Совсем загонял Хоменчука, но в конце концов тот все-таки раздобыл перец. И у кого?! У стражника!
И, наконец, наступила суббота.
Бабушкин с утра долго убирал "балаган" - так якуты называют юрту.
Земляной пол он подмел. Тщательно, как, наверно, никогда его здесь не подметали. Попросил у хозяина оленьи и коровьи шкуры, расстелил их на полу и на лавках. А несколько красивых соболиных шкурок повесил на стену.
Вместе с Ильей Гавриловичем камелек почистил. И шесток глиняный тоже почистил. И дров побольше подложил в камелек. Вернее, не "подложил", а "подставил". Потому что якуты дрова ставят. Вертикально, под самой трубой. Сперва это удивляло Бабушкина, потом привык. Вроде бы так даже и лучше.
Вскоре собрались все ссыльные - четырнадцать человек.
На огне уже бурлил котел. С улицы Бабушкин внес мешок с пельменями. Они замерзли - хоть топором руби.
- Приглашаю к остуолу, - сказал Бабушкин.

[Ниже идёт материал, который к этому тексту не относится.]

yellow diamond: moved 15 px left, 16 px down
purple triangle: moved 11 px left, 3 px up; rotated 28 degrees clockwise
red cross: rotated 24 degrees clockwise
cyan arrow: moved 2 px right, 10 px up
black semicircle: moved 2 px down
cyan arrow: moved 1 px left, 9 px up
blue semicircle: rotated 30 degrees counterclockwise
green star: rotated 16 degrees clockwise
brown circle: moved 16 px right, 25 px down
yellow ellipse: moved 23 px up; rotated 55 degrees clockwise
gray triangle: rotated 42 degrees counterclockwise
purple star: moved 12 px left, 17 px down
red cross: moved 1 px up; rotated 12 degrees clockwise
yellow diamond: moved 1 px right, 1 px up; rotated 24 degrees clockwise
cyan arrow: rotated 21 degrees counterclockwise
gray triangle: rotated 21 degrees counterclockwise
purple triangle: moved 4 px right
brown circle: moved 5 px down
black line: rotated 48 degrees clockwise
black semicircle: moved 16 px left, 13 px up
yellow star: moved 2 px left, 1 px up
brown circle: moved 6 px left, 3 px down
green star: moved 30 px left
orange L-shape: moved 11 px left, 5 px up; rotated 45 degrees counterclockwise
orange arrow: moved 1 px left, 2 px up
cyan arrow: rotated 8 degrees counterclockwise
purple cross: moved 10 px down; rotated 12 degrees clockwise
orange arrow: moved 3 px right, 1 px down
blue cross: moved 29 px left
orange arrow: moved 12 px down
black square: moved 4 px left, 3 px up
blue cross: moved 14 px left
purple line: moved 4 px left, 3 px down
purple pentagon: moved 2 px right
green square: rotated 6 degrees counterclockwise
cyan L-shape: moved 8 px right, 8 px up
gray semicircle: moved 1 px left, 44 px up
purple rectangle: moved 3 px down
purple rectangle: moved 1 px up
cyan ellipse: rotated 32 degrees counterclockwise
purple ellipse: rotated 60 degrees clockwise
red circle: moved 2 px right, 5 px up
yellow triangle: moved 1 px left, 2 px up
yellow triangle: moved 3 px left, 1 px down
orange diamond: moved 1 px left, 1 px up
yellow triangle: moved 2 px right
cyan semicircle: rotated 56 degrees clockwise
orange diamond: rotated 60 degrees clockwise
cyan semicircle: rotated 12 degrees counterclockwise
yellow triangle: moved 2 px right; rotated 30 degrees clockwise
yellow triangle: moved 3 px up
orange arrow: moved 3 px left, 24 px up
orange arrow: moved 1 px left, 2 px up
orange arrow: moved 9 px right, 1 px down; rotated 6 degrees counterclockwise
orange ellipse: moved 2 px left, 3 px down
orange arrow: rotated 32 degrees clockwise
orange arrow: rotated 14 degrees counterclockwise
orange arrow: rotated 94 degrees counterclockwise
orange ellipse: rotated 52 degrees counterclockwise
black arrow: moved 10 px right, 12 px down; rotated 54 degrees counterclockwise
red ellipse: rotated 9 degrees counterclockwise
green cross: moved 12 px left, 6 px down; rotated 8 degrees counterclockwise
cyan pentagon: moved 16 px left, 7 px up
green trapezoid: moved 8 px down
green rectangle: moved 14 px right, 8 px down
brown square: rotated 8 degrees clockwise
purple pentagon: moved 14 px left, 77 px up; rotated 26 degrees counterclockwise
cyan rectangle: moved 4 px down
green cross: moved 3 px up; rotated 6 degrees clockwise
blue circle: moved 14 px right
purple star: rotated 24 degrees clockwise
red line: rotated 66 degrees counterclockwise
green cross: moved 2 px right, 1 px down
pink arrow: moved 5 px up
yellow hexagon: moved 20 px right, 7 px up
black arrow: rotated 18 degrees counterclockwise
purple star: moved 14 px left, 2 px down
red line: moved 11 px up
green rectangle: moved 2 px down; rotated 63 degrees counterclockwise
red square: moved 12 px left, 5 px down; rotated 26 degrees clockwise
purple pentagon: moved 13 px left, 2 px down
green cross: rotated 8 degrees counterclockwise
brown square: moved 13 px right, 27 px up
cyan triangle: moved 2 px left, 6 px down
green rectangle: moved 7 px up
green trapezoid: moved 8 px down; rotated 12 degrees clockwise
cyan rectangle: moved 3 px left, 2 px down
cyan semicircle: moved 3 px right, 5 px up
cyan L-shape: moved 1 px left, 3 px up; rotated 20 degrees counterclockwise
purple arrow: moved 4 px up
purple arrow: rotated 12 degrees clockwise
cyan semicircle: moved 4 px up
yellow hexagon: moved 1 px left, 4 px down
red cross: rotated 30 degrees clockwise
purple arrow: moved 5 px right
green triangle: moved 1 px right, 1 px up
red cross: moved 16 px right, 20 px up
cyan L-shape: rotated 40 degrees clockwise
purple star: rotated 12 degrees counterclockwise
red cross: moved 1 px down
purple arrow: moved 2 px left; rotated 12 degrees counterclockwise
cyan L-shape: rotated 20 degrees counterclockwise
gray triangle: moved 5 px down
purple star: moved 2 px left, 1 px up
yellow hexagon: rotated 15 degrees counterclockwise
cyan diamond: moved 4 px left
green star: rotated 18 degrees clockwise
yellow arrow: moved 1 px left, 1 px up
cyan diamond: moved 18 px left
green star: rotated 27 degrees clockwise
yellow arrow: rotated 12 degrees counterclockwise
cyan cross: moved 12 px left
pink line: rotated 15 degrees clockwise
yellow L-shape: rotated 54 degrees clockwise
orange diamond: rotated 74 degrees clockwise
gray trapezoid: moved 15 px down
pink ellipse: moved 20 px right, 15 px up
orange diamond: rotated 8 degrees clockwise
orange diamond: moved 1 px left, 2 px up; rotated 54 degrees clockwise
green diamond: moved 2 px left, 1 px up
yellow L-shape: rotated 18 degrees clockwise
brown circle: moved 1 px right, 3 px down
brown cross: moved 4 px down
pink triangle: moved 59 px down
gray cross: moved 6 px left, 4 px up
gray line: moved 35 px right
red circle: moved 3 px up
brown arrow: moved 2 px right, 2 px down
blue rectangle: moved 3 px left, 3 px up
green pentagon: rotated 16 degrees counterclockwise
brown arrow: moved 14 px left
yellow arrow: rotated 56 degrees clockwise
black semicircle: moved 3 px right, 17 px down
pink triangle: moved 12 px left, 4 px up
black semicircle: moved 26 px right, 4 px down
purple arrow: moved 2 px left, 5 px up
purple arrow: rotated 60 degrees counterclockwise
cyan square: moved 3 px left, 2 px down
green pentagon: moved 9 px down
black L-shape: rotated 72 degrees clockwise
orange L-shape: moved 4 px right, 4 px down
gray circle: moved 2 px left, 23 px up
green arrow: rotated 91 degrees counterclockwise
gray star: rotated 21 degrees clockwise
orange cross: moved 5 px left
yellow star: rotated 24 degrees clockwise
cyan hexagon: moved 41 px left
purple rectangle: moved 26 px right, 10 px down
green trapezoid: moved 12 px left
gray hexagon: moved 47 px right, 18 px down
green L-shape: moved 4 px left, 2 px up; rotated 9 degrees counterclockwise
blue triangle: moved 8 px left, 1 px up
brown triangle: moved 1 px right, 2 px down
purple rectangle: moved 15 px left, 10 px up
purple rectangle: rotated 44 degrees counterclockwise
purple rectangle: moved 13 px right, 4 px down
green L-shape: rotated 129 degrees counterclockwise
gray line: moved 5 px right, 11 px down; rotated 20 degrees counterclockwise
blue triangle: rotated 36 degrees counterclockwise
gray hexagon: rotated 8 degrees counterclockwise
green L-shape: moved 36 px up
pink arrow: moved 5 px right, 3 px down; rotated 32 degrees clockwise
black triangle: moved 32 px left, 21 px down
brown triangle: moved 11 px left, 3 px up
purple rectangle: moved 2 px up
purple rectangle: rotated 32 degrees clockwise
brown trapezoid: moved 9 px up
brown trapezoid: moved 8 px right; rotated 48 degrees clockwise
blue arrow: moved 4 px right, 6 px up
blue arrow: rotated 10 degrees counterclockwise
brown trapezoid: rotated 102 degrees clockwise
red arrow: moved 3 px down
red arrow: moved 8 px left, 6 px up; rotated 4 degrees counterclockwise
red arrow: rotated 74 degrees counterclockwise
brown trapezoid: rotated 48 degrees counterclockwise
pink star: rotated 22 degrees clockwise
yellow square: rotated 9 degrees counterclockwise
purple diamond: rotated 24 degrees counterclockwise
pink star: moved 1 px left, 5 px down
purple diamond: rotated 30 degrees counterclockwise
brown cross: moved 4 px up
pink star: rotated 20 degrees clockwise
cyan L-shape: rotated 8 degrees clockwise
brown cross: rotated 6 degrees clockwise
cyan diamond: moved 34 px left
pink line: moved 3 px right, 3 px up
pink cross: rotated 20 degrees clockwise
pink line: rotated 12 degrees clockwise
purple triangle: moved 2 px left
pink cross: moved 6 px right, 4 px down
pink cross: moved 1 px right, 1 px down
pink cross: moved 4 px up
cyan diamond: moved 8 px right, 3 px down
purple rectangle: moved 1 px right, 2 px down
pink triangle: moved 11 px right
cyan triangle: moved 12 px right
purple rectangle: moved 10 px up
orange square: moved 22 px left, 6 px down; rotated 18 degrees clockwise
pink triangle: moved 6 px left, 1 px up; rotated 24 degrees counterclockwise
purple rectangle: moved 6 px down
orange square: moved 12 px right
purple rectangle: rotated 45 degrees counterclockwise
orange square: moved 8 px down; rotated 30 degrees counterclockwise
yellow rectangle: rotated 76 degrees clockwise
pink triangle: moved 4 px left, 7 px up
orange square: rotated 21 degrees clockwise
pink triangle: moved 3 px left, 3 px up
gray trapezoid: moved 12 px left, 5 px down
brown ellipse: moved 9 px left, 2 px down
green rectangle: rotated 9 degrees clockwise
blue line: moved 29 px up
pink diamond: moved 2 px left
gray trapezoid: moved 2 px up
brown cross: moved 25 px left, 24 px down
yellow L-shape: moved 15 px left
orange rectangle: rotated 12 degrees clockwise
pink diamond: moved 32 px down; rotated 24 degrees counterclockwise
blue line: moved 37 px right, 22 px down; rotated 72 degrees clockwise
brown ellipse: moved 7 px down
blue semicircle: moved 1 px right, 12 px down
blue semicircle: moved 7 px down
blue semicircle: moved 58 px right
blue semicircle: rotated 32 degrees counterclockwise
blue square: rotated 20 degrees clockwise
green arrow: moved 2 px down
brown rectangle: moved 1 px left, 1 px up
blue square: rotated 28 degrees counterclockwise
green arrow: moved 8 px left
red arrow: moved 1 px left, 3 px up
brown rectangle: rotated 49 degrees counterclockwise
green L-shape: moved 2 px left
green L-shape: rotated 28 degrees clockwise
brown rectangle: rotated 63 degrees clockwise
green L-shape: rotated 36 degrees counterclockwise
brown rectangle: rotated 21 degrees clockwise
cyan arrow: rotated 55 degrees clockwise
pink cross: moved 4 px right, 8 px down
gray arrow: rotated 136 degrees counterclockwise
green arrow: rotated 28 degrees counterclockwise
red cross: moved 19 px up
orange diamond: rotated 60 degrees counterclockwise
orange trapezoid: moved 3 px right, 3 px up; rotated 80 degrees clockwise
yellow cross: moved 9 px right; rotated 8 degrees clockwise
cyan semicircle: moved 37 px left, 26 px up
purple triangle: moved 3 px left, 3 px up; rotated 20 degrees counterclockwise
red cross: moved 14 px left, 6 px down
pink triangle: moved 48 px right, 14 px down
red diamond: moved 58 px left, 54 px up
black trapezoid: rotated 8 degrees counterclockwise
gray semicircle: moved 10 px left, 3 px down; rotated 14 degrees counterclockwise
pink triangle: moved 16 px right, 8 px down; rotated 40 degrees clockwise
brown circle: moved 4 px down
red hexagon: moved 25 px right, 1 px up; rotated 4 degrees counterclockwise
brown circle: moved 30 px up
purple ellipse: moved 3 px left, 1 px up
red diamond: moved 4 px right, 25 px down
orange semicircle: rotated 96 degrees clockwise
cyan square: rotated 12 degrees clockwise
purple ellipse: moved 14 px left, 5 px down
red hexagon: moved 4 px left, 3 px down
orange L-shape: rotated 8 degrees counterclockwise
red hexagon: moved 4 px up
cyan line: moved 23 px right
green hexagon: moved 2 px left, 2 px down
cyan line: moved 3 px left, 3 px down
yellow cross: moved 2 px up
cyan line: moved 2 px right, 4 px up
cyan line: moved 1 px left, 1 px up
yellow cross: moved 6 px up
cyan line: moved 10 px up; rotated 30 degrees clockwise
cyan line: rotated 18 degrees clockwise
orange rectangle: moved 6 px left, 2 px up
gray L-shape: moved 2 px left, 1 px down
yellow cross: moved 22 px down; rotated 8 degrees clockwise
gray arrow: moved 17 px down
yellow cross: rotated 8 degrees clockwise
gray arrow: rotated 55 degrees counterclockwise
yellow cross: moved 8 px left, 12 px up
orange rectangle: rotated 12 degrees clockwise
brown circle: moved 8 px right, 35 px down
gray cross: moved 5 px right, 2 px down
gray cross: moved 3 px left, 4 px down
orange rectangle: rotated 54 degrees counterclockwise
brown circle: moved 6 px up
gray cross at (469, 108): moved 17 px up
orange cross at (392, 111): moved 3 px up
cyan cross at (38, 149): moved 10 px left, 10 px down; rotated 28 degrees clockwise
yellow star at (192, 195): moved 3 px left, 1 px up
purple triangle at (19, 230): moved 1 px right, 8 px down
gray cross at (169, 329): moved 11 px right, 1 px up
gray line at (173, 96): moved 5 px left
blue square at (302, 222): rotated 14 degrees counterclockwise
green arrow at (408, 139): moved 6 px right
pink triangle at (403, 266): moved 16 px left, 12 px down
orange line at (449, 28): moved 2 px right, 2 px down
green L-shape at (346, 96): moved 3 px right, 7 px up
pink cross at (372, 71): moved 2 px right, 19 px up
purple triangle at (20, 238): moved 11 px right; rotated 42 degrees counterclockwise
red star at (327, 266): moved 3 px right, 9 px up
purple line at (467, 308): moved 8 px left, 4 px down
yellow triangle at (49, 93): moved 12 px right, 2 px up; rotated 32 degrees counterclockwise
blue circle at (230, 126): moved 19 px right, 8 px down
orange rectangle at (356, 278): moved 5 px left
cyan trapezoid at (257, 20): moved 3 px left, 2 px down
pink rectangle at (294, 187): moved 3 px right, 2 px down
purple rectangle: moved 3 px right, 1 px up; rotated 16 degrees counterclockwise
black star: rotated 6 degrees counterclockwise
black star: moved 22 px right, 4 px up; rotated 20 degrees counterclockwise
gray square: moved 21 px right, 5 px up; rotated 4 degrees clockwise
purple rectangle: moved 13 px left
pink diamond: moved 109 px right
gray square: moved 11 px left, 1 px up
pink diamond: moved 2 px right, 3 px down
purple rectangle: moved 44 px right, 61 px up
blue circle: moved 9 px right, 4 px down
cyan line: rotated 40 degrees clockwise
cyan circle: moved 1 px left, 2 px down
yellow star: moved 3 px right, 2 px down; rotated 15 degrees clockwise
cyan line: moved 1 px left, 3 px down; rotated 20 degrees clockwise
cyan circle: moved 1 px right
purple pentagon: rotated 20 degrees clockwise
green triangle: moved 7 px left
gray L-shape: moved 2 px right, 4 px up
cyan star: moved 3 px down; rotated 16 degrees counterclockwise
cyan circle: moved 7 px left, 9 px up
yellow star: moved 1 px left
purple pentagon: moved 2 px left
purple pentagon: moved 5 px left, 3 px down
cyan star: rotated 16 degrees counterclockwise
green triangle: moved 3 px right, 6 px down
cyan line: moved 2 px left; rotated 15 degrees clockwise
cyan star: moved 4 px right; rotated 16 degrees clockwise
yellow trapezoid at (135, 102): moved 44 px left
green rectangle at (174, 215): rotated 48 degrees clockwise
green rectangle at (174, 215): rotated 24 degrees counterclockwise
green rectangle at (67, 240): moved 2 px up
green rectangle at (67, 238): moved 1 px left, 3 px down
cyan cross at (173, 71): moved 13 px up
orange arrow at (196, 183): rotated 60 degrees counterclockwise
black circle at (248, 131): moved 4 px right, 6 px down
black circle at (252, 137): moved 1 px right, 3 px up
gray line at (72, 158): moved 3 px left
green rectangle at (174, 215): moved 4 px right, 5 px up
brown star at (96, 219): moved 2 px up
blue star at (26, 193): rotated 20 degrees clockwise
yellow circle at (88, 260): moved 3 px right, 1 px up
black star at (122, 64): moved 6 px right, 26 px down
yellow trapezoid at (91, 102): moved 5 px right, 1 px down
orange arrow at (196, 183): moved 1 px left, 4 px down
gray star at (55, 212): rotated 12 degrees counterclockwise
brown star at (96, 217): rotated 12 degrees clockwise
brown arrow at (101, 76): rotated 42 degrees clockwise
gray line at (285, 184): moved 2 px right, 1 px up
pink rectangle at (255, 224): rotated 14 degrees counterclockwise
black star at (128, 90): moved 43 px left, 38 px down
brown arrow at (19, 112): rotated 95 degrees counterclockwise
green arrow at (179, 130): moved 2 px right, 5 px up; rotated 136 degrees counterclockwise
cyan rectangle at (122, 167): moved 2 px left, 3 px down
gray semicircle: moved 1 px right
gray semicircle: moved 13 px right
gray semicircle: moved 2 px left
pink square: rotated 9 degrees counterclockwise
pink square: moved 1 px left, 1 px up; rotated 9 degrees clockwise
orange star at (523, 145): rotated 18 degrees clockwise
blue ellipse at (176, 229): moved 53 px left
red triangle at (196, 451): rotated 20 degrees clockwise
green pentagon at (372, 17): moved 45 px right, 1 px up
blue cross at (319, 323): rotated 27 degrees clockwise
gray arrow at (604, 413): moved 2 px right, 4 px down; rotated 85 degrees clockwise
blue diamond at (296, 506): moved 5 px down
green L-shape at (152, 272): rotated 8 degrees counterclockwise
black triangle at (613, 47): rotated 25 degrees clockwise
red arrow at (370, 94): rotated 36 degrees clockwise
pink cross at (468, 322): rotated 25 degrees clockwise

Он теперь любил ввернуть якутское словечко.
"Остуол" - это по-якутски "стол". Похоже, только гласных больше. Бабушкин уже подметил: якуты всегда в русские слова вставляют много лишних гласных.
Ссыльные сели к "остуолу". Глотали острые, в масле, мягкие и вкусные комочки, запивали кисловатым, чуть хмельным кумысом и похваливали поваров.
- Это не я. Это - Илья! - отвечал Бабушкин и смеялся: вот, даже в рифму говорить стал.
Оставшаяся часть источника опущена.